*INSTRUCTION*. Beginning at the line containing "伤保险人数分别达到13.44万人、6.27万人、8.41万人；" in the material below and ending at the line containing "在职0.48万人，离退休0.31万人）。", return each line exactly and add nothing.

*EXTRACTED INFORMATION*.
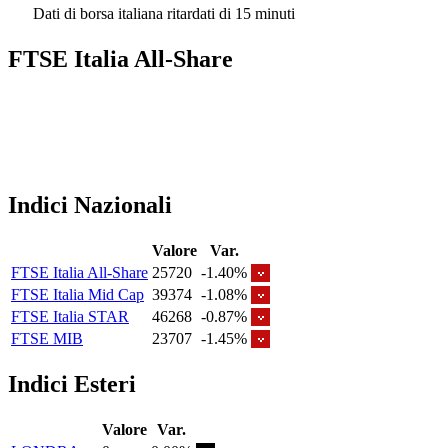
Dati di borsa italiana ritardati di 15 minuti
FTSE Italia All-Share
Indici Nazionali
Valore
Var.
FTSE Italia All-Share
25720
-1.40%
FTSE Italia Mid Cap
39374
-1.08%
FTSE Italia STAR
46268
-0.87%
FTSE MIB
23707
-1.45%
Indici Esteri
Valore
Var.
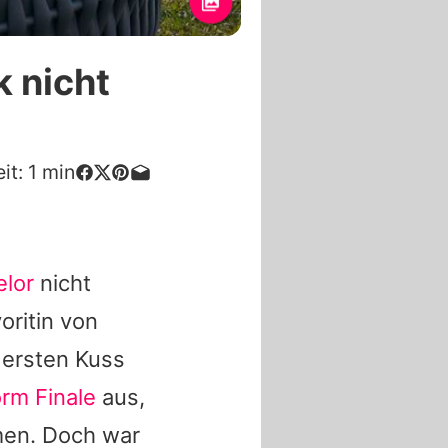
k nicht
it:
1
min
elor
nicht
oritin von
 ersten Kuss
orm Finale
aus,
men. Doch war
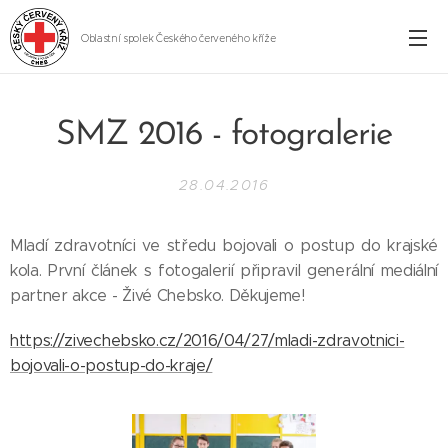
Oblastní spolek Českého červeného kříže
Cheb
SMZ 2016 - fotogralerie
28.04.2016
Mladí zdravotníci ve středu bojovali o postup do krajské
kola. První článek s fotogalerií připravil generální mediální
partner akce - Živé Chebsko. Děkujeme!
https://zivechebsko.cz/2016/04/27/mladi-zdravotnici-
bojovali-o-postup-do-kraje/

--

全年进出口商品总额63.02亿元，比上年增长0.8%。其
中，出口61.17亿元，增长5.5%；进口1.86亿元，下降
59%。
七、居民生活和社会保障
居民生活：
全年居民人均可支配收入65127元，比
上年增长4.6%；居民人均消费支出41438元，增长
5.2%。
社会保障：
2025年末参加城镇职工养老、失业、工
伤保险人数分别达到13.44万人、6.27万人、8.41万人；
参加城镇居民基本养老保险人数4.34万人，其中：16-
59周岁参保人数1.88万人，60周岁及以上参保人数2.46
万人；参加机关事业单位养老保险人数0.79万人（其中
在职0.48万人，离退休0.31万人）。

...

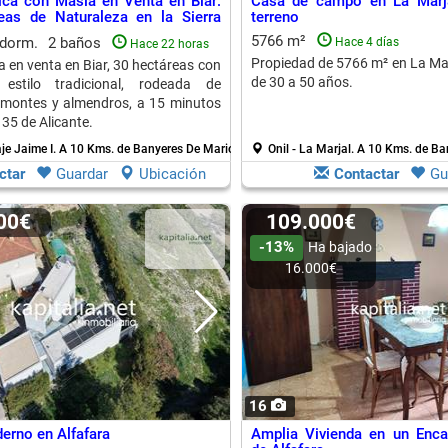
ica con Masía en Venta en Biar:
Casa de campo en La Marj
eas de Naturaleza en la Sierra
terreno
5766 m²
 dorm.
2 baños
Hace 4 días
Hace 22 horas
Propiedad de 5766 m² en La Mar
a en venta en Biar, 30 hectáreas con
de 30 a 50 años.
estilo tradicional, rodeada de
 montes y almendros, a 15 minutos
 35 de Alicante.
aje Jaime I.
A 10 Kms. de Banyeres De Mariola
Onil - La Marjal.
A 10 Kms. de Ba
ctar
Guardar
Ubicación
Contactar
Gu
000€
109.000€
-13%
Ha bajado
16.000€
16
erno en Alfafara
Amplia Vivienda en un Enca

*ANSWER SECTION*.
伤保险人数分别达到13.44万人、6.27万人、8.41万人；
参加城镇居民基本养老保险人数4.34万人，其中：16-
59周岁参保人数1.88万人，60周岁及以上参保人数2.46
万人；参加机关事业单位养老保险人数0.79万人（其中
在职0.48万人，离退休0.31万人）。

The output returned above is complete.